Set network routing for subnets
RDS instances need to be permitted outbound communication. Generally, database instances are placed in private subnets, so developers should allow the subnets to communicate to outbound.
Add error handling to procedure
For error handling, add HANDLER
declaration that executes AWS Lambda function to procedure. Call Lambda function named rds_monitor
using mysql.lambda_async
procedure. The mysql.lambda_async
procedure requires ARN of AWS Lambda as argument.
Code snippet is as below.
1 -- Notify when errors occured
2 DECLARE EXIT HANDLER FOR SQLEXCEPTION
3 BEGIN
4 GET DIAGNOSTICS CONDITION 1 @p1 = RETURNED_SQLSTATE, @p2 = MESSAGE_TEXT;
5 CALL mysql.lambda_async(
6 'arn:aws:lambda:${your_region}:${your_account_id}:function:rds_monitor',
7 CONCAT('{"message":"', @p2, '",',
8 '"state":"', @p1, '"}')
9 );
10 END;
Add the above snippet to the previous procedure code.
1DROP PROCEDURE IF EXISTS add_hoge_partition;
2DELIMITER $$
3CREATE PROCEDURE add_hoge_partition(IN from_date DATE, IN to_date DATE)
4 proc_label:BEGIN
5 DECLARE target_date DATE;
6 DECLARE partition_range DATE;
7 DECLARE p_count INT;
8 DECLARE EXIT HANDLER FOR SQLEXCEPTION
9 BEGIN
10 GET DIAGNOSTICS CONDITION 1 @p1 = RETURNED_SQLSTATE, @p2 = MESSAGE_TEXT;
11 CALL mysql.lambda_async(
12 'arn:aws:lambda:${your_region}:${your_account_id}:function:rds_monitor',
13 CONCAT('{"message":"', @p2, '",',
14 '"state":"', @p1, '"}')
15 );
16 END;
17
18 SET target_date = from_date;
19 WHILE DATEDIFF(to_date, target_date) > 0 DO
20
21 SET partition_range = DATE_ADD(target_date, INTERVAL 1 DAY);
22 SELECT CONCAT(
23 'ALTER TABLE hoge ADD PARTITION ( PARTITION ',
24 DATE_FORMAT(target_date, 'p%Y%m%d'),
25 ' VALUES LESS THAN (UNIX_TIMESTAMP(', QUOTE(DATE_FORMAT(partition_range, '%Y-%m-%d 00:00:00')), ')))'
26 ) INTO @ddl;
27
28 PREPARE ddl_stmt FROM @ddl;
29 EXECUTE ddl_stmt;
30 DEALLOCATE PREPARE ddl_stmt;
31
32 SET target_date = DATE_ADD(target_date, INTERVAL 1 DAY);
33 END WHILE;
34
35 END$$
36DELIMITER ;
Implement AWS Lambda function
Implement AWS Lambda function to handle the message from Aurora.
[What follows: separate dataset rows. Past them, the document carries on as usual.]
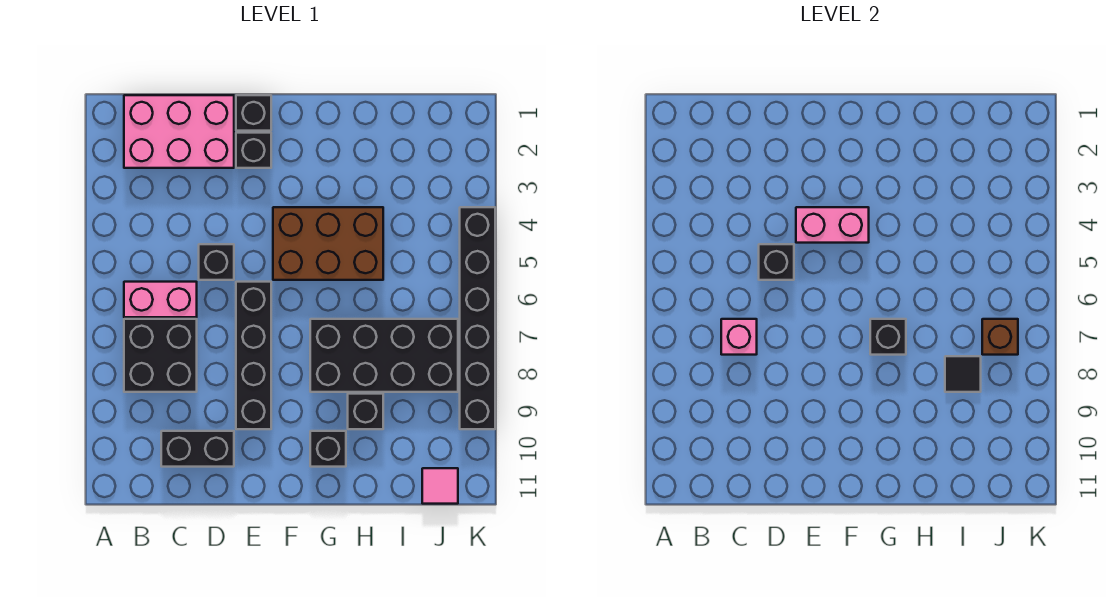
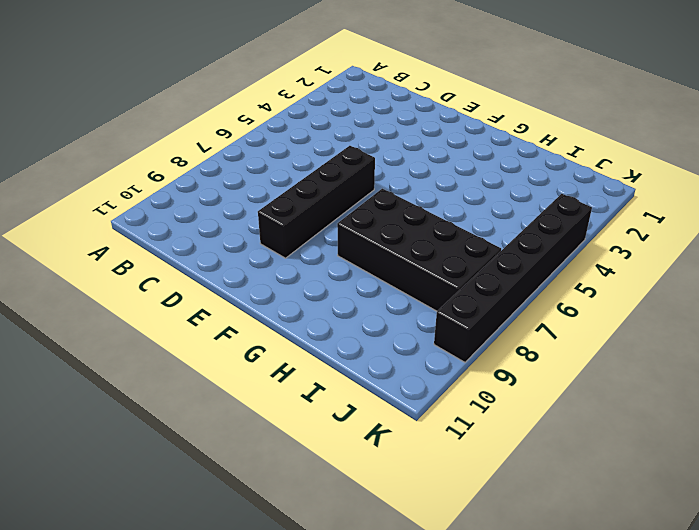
none -> pink brick B1:D2 level 1
none -> pink brick B6:C6 level 1
none -> black brick B7:C8 level 1

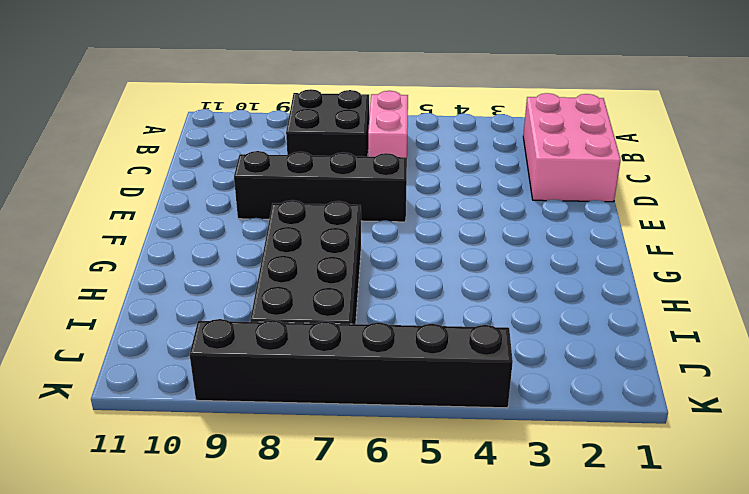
none -> black brick C10:D10 level 1
none -> black brick D5 level 1
none -> black brick E1 level 1

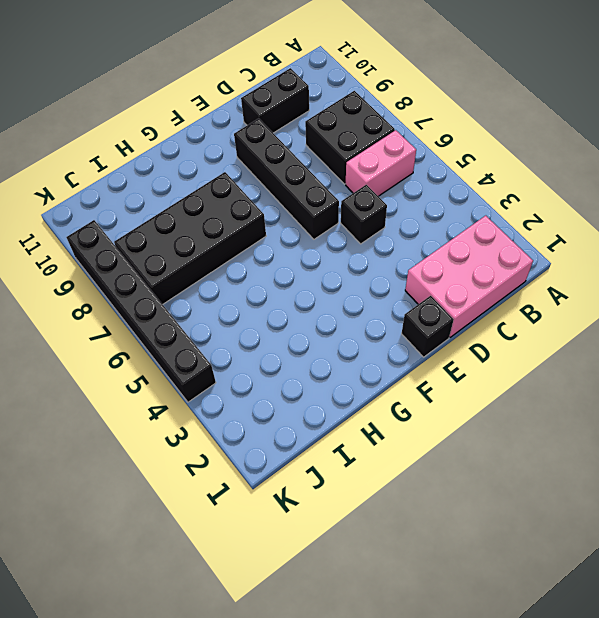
none -> black brick E2 level 1
none -> brown brick F4:H5 level 1
none -> black brick G10 level 1

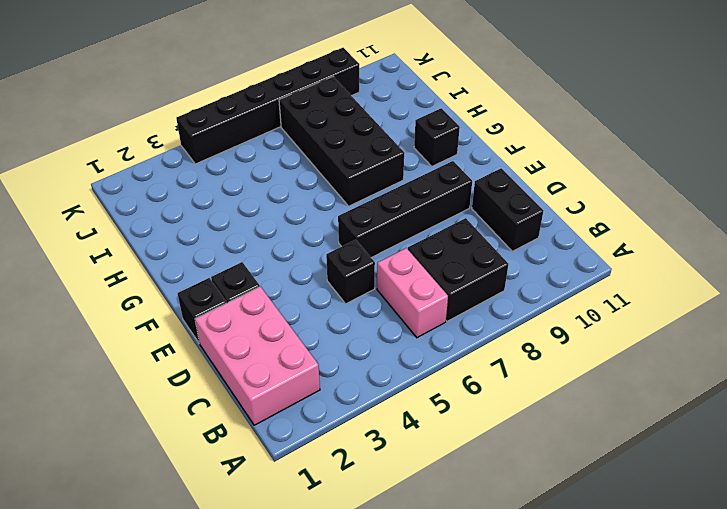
none -> brown brick F4:H5 level 1
none -> black brick H9 level 1
none -> pink tile J11 level 1

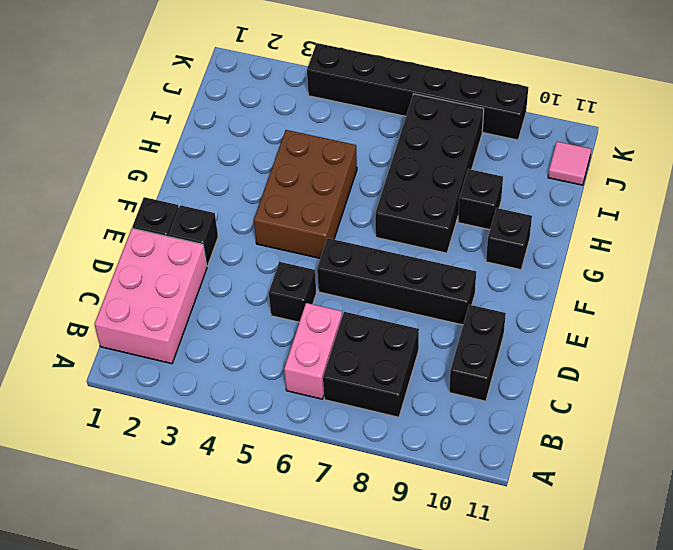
none -> pink brick C7 level 2
none -> black brick D5 level 2
none -> pink brick E4:F4 level 2

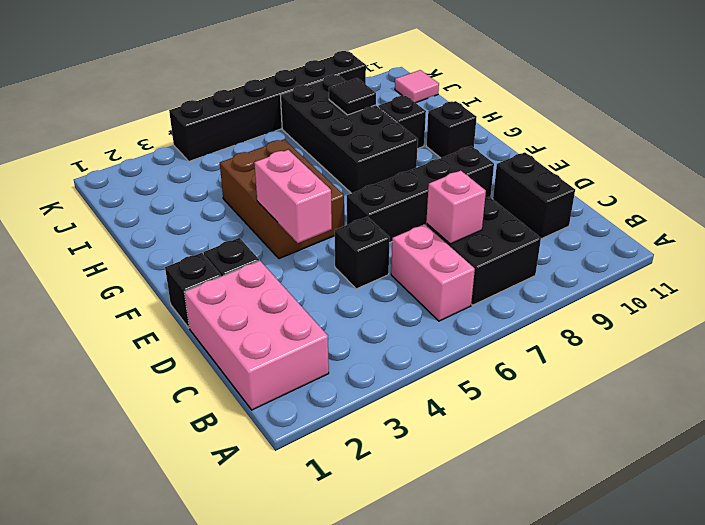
none -> black brick D5 level 2
none -> black brick G7 level 2
none -> brown brick J7 level 2

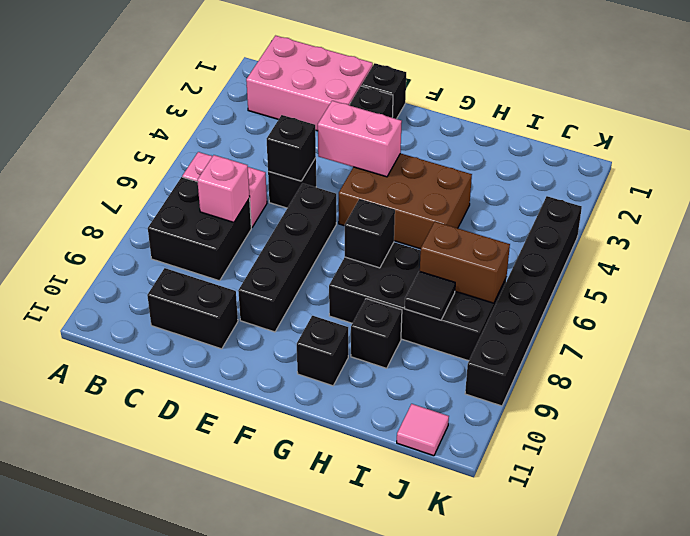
brown brick I7:J7 level 2 -> brown brick J7 level 2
In case of me, I implement to notify errors to datadog that is a monitoring service.
[Addition] Error log on RDS instances
To check error log for RDS instances, I opened error/mysql-error-running.log
on AWS Management Console.
However, despite the fact that log file size is 38.2 kB, the log file shows only ‘END OF LOG’ as below.
Actually, this is the specification of RDS. The file includes the log used by AWS, and the log is not displayed to AWS users. For this reason, the file size is not 0.
Conclusion
It is available to
- Call procedure and add partition table periodically.
- Handle errors when error occured in procedure call.